Still from At Twilight / The Hawk’s Dance, 2016, choreographed by Javier De Frutos in association with Scottish Ballet.

Starling traveled to Osaka to meet Yasuo Michii, a traditional Noh mask maker who he worked with to create the props. While Michii fashioned Cunard’s elongated gold mask using Japanese traditional techniques and materials including charred oak and lacquer, the face was modelled after Constantin Brancusi’s minimalist portrait of the heiress. There is a similar intermingling of East and West in the other masks as Starling uses them to evoke the complexities of the cross-cultural play. Similarly, in the next room sits a series of costumes from the Glasgow production including the elaborate winged hawk outfit. Made by Japanese costume designer Kumi Sakurai, it was modelled after a black-and-white photograph of Ito’s costume for Yeats’ original play. 

Like Yeats, Starling was unfamiliar with Japanese traditions until this project. Yet in contrast to the Irish poet, there is no trace of orientalism in this show. Starling is acutely aware of the exotic appeal of Noh theatre in the 20th century and how the Asian art form impacted the Western avant-garde. His collaboration with Japanese artists not only conjures Yeats’ play in vivid detail but it also highlights the unusual mutation of the Japanese art form. The interpretation or even misinterpretation of Noh theatre is one aspect of Starling’s larger objective to explore the backstories or “exaggerated detours” linked to Yeats’ project.
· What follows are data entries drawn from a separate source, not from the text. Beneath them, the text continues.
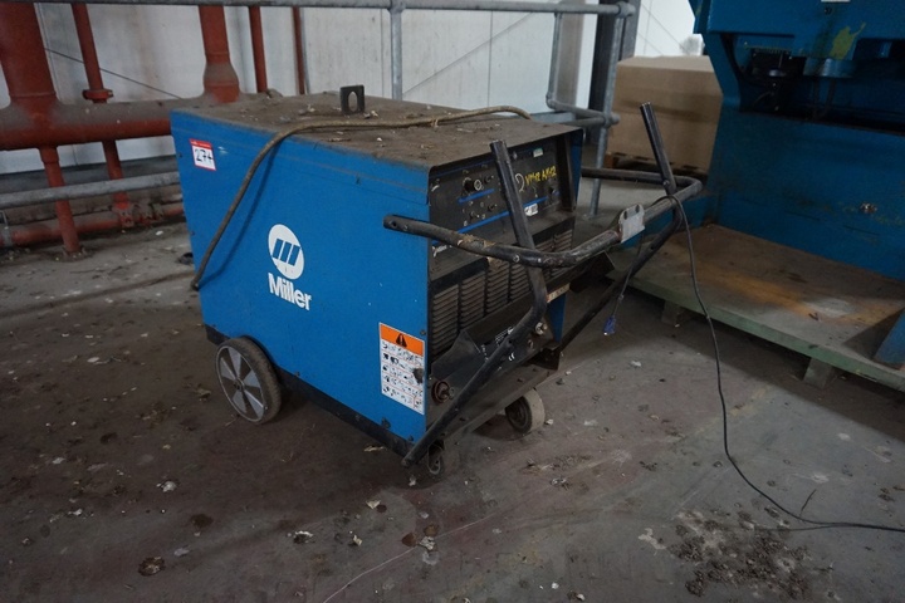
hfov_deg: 73.7
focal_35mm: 24
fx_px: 603
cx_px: 452
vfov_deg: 53.1
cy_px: 302
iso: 3200
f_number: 3.5
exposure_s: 1/50
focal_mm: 16
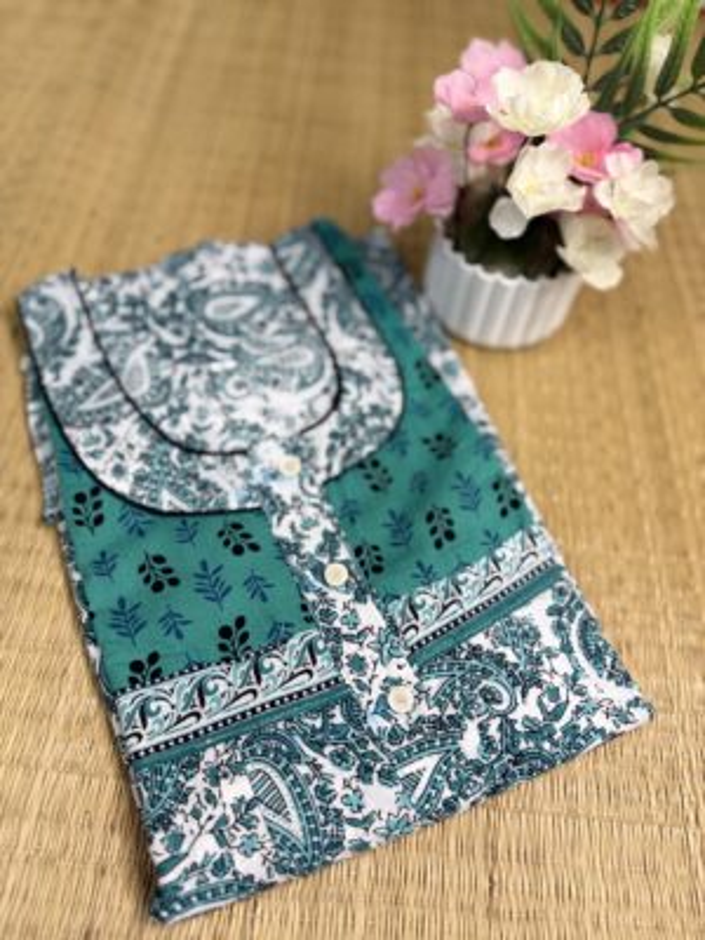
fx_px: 652
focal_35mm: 24
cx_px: 352
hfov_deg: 56.8
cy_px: 470
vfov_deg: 71.6
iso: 320
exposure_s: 1/50
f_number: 1.78
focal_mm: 6.76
SIMON STARLING, At Twilight / Mask of Nancy Cunard (After Constantin Brancusi) (2016). Mask by Yasuo Miichi. 

SIMON STARLING, At the Hawk’s Well (Grayscale), (2014). Masks by Yasuo Miichi; Costumes by Kumi Sakurai/Atelier Hinode.
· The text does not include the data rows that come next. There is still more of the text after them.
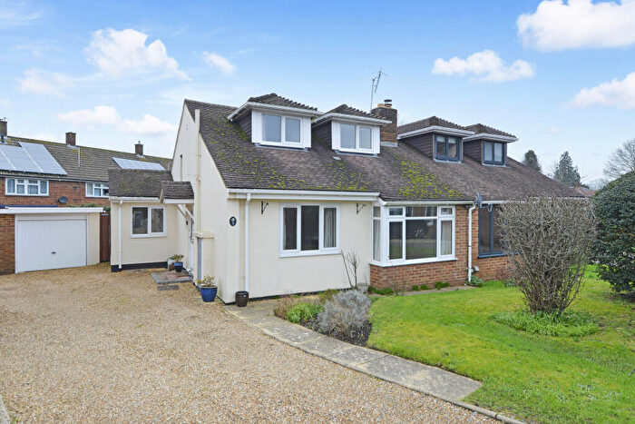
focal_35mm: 21
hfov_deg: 81.2
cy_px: 212
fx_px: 370
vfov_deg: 59.5
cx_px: 318
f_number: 11
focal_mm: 21
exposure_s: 1/40
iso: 400
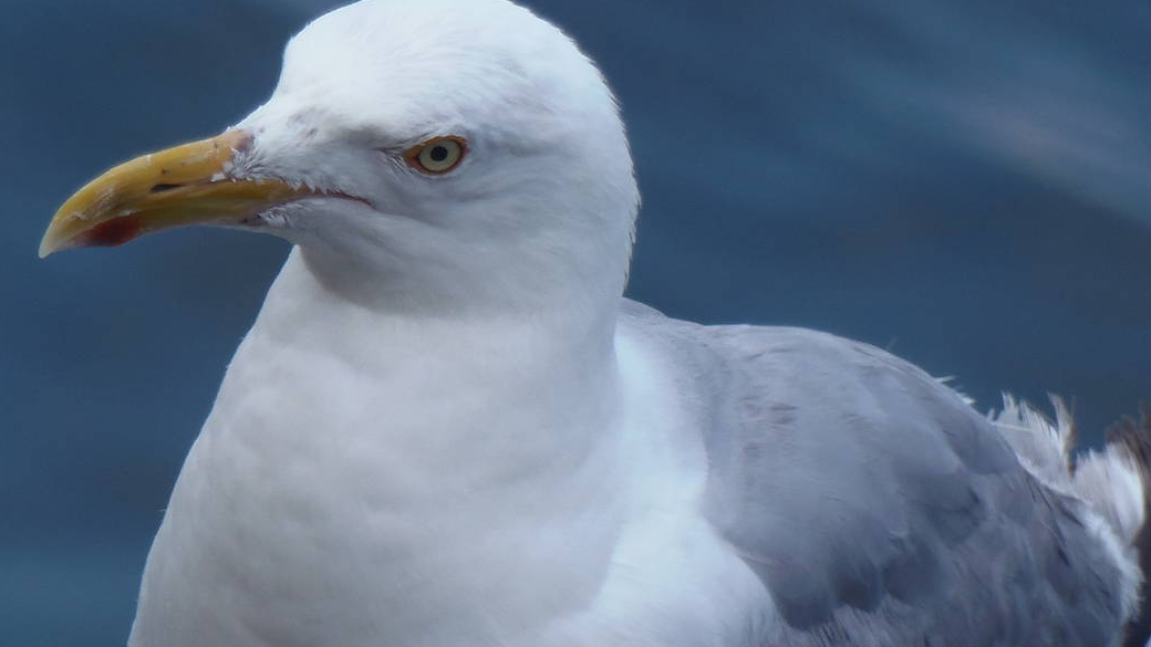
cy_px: 396
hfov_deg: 2.2
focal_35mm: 986
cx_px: 465
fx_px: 30093
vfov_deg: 1.2
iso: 64
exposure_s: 1/250
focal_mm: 109
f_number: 5
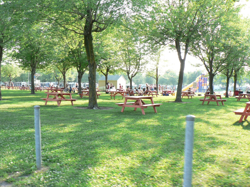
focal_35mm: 36
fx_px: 260
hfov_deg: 51.4
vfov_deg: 39.7
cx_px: 125
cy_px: 94
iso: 100
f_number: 2.8
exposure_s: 1/200
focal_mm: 6
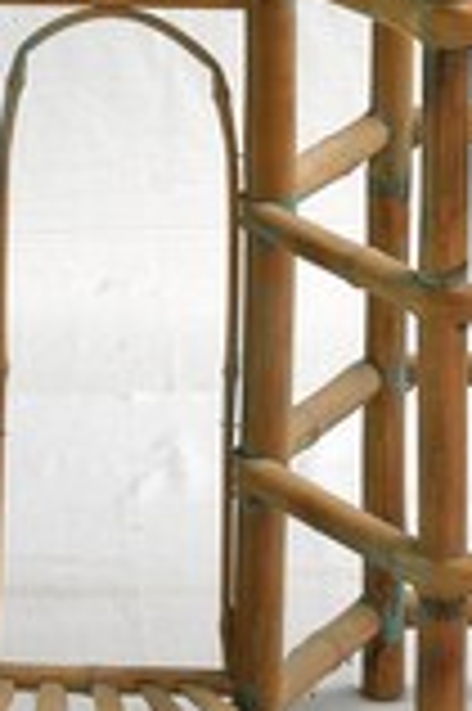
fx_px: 4080
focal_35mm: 207
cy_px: -279
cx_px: 128
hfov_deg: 6.6
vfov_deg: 9.7
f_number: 8
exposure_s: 1/13
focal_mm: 34
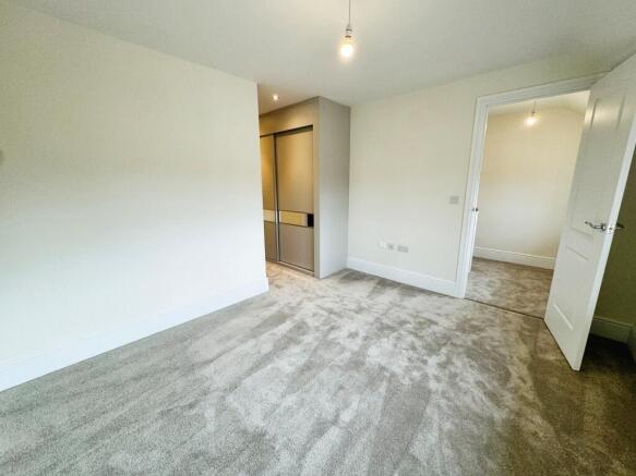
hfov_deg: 102.1
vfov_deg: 85.7
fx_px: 257
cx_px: 318
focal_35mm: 14
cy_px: 238
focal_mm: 2.22
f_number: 2.2
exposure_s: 1/99
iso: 80
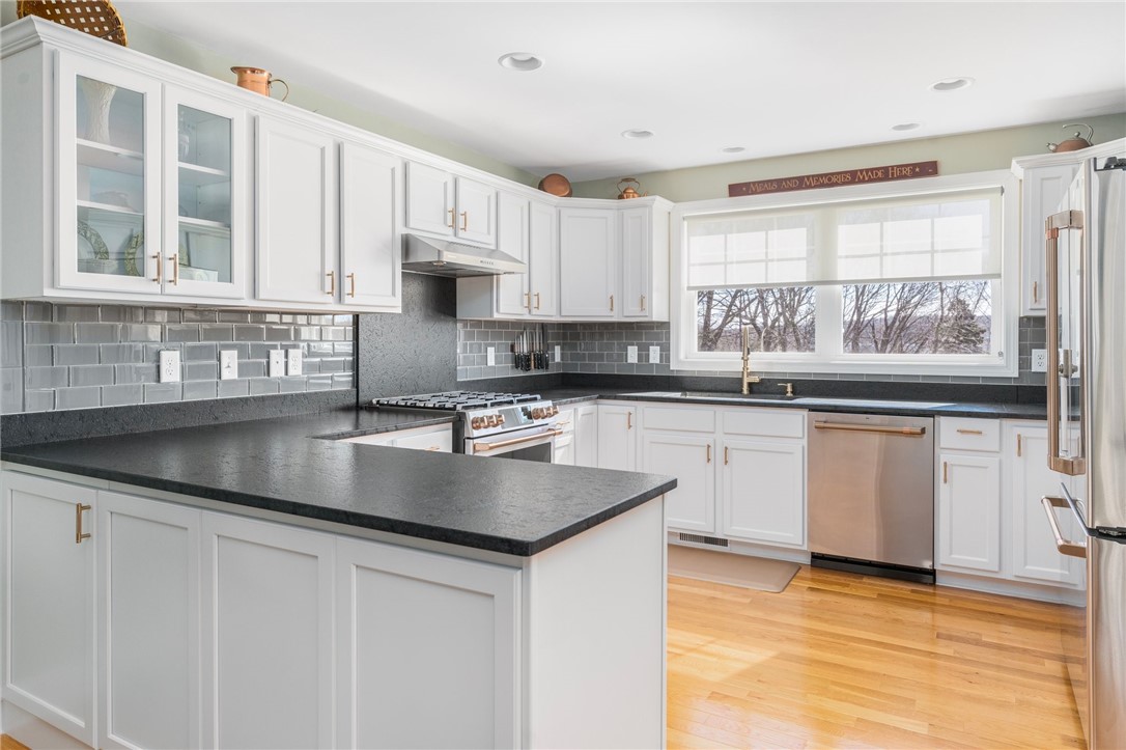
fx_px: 688
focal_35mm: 22
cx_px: 563
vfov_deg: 57.2
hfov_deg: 78.6
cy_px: 375
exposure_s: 1/160
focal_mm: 22
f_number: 7.1
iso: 1250
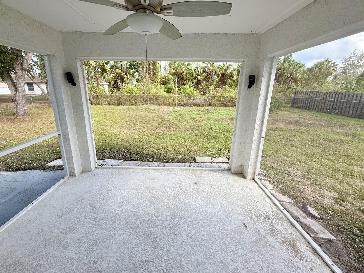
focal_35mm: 15
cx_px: 176
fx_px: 158
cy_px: 129
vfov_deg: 81.7
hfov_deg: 98.1
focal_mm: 2.22
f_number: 2.2
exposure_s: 1/395
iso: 50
The stories orbiting the play multiply as one moves deeper within the show.  Another gallery is jam-packed with historic artwork and ephemera linked to the play. Be it tenuous (random Noh masks that Starling selected) or more pertinent (exquisitely scripted correspondence between Yeats and Edmund Dulac, the play’s costume and set designer), the objects provide a resonant backdrop for Starling’s work At Twilight: Mind Map (2014–16). The large annotated collage is an explosion of the ideas percolating in Starling’s mind. One gets a sense of how Starling was inspired by images of executed heads resting on tree branches in Francisco Goya’s Disasters of War (1810–20), pine trees in Noh theatre backdrops and the wasteland of burned trees during World War I, all of which are pictured in the collage. The work also reveals the fascinating tangents he traveled down while creating the exhibition such as contemplating the role of the tree in Samuel Beckett’s play Waiting for Godot (1953). He included an image from a staging of the play showing characters Vladimir and Estragon crouched beside a scraggly tree as well as an intricate illustration of a tree from Irish mythology.
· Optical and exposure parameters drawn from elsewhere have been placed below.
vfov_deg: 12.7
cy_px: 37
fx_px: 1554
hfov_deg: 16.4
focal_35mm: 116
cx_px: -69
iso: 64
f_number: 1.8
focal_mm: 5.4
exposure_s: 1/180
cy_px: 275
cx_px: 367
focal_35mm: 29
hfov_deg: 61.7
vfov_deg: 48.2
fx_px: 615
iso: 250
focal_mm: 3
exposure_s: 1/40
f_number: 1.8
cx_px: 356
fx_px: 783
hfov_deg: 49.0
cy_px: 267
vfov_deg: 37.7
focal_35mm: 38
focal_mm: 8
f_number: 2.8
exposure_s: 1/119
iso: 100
Yet by the time you reach the final work, a documentary on Starling’s Glasgow production, you need space to breathe. At this point it’s hard to absorb any more. The final work feels slightly superfluous as Starling himself says on screen: “Knowing too much can stifle creativity.” His success in this exhibition lies in leaving questions unanswered. Throughout the show it is as if Starling is reweaving a spider web using gossamer threads to reconstruct a story. It is only by leaving strands loose, that he creates space for viewers to piece together the past themselves, leaving them free to imagine their own version of an avant-garde moment that has long been mythologized in history.

SIMON STARLING, At Twilight: Mind Map (2014–16).

“Simon Starling: At Twilight (After W. B. Yeats’ Noh Reincarnation)” is currently on view at Japan Society Gallery, New York, until January 15, 2017.